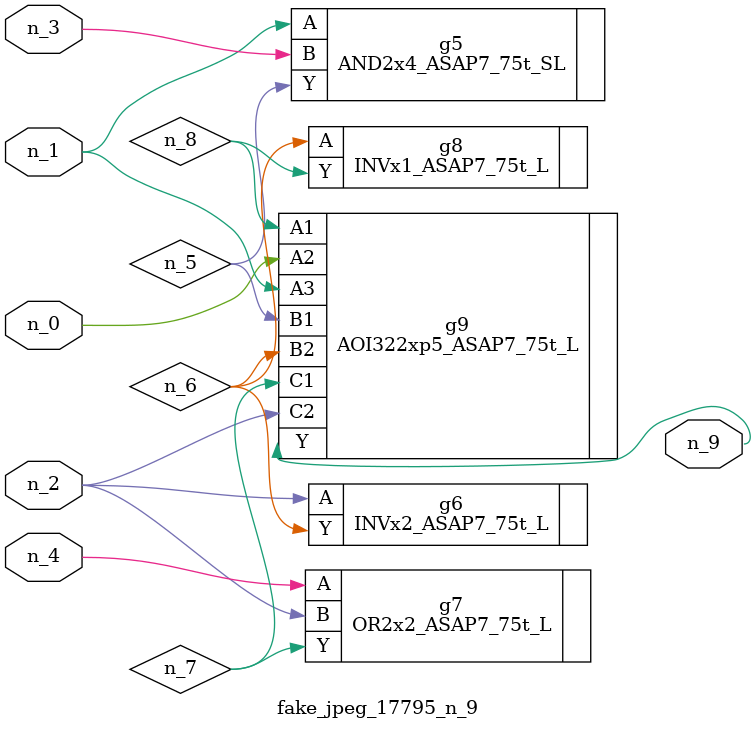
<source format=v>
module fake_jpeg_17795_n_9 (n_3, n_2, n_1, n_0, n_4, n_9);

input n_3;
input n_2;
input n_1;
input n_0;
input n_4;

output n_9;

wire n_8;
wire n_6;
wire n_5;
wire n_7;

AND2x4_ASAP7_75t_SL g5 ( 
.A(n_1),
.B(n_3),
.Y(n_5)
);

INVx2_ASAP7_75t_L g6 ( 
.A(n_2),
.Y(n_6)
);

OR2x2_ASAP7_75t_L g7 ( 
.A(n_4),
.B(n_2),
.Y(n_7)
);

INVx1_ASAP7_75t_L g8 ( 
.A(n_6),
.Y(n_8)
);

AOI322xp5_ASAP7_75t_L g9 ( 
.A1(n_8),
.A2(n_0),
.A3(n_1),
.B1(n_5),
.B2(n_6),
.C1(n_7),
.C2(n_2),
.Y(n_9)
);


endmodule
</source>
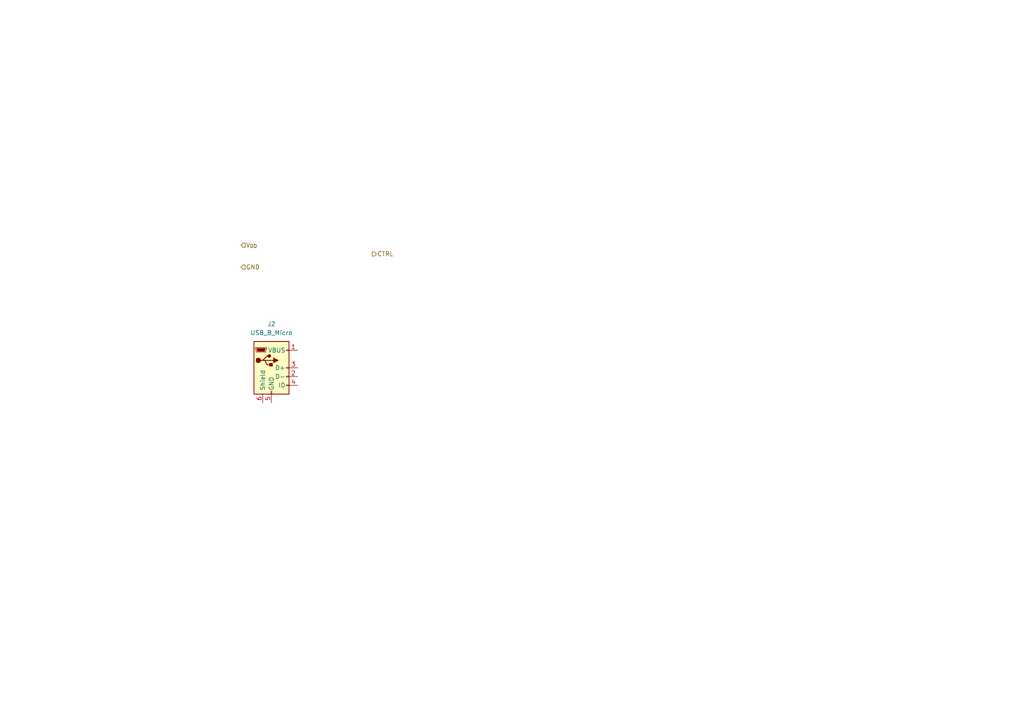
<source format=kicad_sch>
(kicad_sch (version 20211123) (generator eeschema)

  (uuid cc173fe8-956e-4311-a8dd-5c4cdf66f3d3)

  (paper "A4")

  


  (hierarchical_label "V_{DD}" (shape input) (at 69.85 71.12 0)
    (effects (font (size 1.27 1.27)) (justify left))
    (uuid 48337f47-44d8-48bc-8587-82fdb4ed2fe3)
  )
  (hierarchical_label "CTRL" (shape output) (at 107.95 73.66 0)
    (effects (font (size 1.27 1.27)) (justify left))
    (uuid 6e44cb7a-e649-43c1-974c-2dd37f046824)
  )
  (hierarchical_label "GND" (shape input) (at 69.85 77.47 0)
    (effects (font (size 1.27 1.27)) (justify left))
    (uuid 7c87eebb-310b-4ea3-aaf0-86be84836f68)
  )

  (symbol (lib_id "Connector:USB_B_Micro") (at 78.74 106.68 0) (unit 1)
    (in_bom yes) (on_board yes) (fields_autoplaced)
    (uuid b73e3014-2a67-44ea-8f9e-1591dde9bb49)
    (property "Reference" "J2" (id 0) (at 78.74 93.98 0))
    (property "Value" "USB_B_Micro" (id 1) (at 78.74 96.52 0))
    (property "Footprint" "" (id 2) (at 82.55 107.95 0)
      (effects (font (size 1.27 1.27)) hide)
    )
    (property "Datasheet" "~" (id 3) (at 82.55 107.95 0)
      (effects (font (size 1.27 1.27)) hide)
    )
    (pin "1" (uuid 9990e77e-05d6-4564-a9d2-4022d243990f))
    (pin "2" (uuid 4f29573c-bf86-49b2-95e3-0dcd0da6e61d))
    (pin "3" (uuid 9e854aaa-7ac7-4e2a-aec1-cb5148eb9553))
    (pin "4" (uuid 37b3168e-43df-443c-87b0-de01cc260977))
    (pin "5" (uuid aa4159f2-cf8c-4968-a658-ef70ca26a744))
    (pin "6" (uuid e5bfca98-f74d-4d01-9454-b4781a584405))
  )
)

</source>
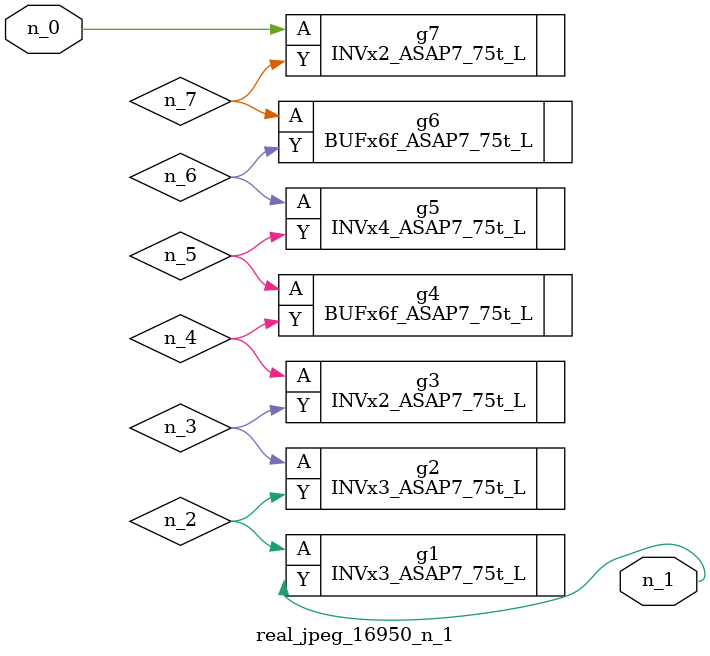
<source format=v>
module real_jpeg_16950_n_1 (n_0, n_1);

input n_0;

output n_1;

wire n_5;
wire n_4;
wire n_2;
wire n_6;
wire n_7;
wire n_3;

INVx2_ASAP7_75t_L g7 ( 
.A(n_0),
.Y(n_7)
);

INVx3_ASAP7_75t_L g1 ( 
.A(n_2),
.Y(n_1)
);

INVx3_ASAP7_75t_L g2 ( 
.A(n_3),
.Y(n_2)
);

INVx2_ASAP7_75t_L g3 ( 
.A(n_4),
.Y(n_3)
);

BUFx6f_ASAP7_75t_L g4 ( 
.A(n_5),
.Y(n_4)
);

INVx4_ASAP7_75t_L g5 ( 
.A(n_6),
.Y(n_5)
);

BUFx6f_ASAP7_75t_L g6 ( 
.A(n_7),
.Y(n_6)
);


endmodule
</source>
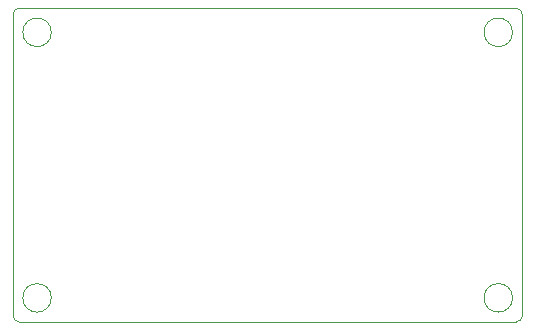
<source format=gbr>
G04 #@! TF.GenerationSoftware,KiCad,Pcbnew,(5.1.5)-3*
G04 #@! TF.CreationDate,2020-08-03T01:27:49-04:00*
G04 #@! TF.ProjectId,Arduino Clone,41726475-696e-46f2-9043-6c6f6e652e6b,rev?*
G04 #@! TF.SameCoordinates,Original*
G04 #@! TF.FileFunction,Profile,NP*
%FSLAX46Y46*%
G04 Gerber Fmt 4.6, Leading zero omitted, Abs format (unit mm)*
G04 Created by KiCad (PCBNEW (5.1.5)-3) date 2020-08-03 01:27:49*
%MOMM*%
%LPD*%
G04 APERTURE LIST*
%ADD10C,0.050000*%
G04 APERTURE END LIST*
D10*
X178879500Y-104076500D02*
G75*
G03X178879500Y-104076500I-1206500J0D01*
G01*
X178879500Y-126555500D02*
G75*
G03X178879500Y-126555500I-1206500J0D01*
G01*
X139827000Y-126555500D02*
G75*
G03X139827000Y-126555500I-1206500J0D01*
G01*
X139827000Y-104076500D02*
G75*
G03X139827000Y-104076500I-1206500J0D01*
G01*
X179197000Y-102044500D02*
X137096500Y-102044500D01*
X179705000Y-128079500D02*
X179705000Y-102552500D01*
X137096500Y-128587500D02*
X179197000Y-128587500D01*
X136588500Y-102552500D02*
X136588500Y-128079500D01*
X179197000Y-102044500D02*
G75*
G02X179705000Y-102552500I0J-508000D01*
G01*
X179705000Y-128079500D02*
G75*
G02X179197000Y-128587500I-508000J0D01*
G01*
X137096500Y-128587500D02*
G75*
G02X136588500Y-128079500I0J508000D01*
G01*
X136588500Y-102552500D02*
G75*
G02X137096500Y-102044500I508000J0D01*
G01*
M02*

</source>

━━━

§ Your assignment:
Your answer must be the records above, copied exactly, with no pictures.

§ Task output:
<source format=v>
module fake_jpeg_17795_n_9 (n_3, n_2, n_1, n_0, n_4, n_9);

input n_3;
input n_2;
input n_1;
input n_0;
input n_4;

output n_9;

wire n_8;
wire n_6;
wire n_5;
wire n_7;

AND2x4_ASAP7_75t_SL g5 ( 
.A(n_1),
.B(n_3),
.Y(n_5)
);

INVx2_ASAP7_75t_L g6 ( 
.A(n_2),
.Y(n_6)
);

OR2x2_ASAP7_75t_L g7 ( 
.A(n_4),
.B(n_2),
.Y(n_7)
);

INVx1_ASAP7_75t_L g8 ( 
.A(n_6),
.Y(n_8)
);

AOI322xp5_ASAP7_75t_L g9 ( 
.A1(n_8),
.A2(n_0),
.A3(n_1),
.B1(n_5),
.B2(n_6),
.C1(n_7),
.C2(n_2),
.Y(n_9)
);


endmodule
</source>
<source format=kicad_sch>
(kicad_sch (version 20211123) (generator eeschema)

  (uuid cc173fe8-956e-4311-a8dd-5c4cdf66f3d3)

  (paper "A4")

  


  (hierarchical_label "V_{DD}" (shape input) (at 69.85 71.12 0)
    (effects (font (size 1.27 1.27)) (justify left))
    (uuid 48337f47-44d8-48bc-8587-82fdb4ed2fe3)
  )
  (hierarchical_label "CTRL" (shape output) (at 107.95 73.66 0)
    (effects (font (size 1.27 1.27)) (justify left))
    (uuid 6e44cb7a-e649-43c1-974c-2dd37f046824)
  )
  (hierarchical_label "GND" (shape input) (at 69.85 77.47 0)
    (effects (font (size 1.27 1.27)) (justify left))
    (uuid 7c87eebb-310b-4ea3-aaf0-86be84836f68)
  )

  (symbol (lib_id "Connector:USB_B_Micro") (at 78.74 106.68 0) (unit 1)
    (in_bom yes) (on_board yes) (fields_autoplaced)
    (uuid b73e3014-2a67-44ea-8f9e-1591dde9bb49)
    (property "Reference" "J2" (id 0) (at 78.74 93.98 0))
    (property "Value" "USB_B_Micro" (id 1) (at 78.74 96.52 0))
    (property "Footprint" "" (id 2) (at 82.55 107.95 0)
      (effects (font (size 1.27 1.27)) hide)
    )
    (property "Datasheet" "~" (id 3) (at 82.55 107.95 0)
      (effects (font (size 1.27 1.27)) hide)
    )
    (pin "1" (uuid 9990e77e-05d6-4564-a9d2-4022d243990f))
    (pin "2" (uuid 4f29573c-bf86-49b2-95e3-0dcd0da6e61d))
    (pin "3" (uuid 9e854aaa-7ac7-4e2a-aec1-cb5148eb9553))
    (pin "4" (uuid 37b3168e-43df-443c-87b0-de01cc260977))
    (pin "5" (uuid aa4159f2-cf8c-4968-a658-ef70ca26a744))
    (pin "6" (uuid e5bfca98-f74d-4d01-9454-b4781a584405))
  )
)

</source>
<source format=v>
module real_jpeg_16950_n_1 (n_0, n_1);

input n_0;

output n_1;

wire n_5;
wire n_4;
wire n_2;
wire n_6;
wire n_7;
wire n_3;

INVx2_ASAP7_75t_L g7 ( 
.A(n_0),
.Y(n_7)
);

INVx3_ASAP7_75t_L g1 ( 
.A(n_2),
.Y(n_1)
);

INVx3_ASAP7_75t_L g2 ( 
.A(n_3),
.Y(n_2)
);

INVx2_ASAP7_75t_L g3 ( 
.A(n_4),
.Y(n_3)
);

BUFx6f_ASAP7_75t_L g4 ( 
.A(n_5),
.Y(n_4)
);

INVx4_ASAP7_75t_L g5 ( 
.A(n_6),
.Y(n_5)
);

BUFx6f_ASAP7_75t_L g6 ( 
.A(n_7),
.Y(n_6)
);


endmodule
</source>
<source format=gbr>
G04 #@! TF.GenerationSoftware,KiCad,Pcbnew,(5.1.5)-3*
G04 #@! TF.CreationDate,2020-08-03T01:27:49-04:00*
G04 #@! TF.ProjectId,Arduino Clone,41726475-696e-46f2-9043-6c6f6e652e6b,rev?*
G04 #@! TF.SameCoordinates,Original*
G04 #@! TF.FileFunction,Profile,NP*
%FSLAX46Y46*%
G04 Gerber Fmt 4.6, Leading zero omitted, Abs format (unit mm)*
G04 Created by KiCad (PCBNEW (5.1.5)-3) date 2020-08-03 01:27:49*
%MOMM*%
%LPD*%
G04 APERTURE LIST*
%ADD10C,0.050000*%
G04 APERTURE END LIST*
D10*
X178879500Y-104076500D02*
G75*
G03X178879500Y-104076500I-1206500J0D01*
G01*
X178879500Y-126555500D02*
G75*
G03X178879500Y-126555500I-1206500J0D01*
G01*
X139827000Y-126555500D02*
G75*
G03X139827000Y-126555500I-1206500J0D01*
G01*
X139827000Y-104076500D02*
G75*
G03X139827000Y-104076500I-1206500J0D01*
G01*
X179197000Y-102044500D02*
X137096500Y-102044500D01*
X179705000Y-128079500D02*
X179705000Y-102552500D01*
X137096500Y-128587500D02*
X179197000Y-128587500D01*
X136588500Y-102552500D02*
X136588500Y-128079500D01*
X179197000Y-102044500D02*
G75*
G02X179705000Y-102552500I0J-508000D01*
G01*
X179705000Y-128079500D02*
G75*
G02X179197000Y-128587500I-508000J0D01*
G01*
X137096500Y-128587500D02*
G75*
G02X136588500Y-128079500I0J508000D01*
G01*
X136588500Y-102552500D02*
G75*
G02X137096500Y-102044500I508000J0D01*
G01*
M02*

</source>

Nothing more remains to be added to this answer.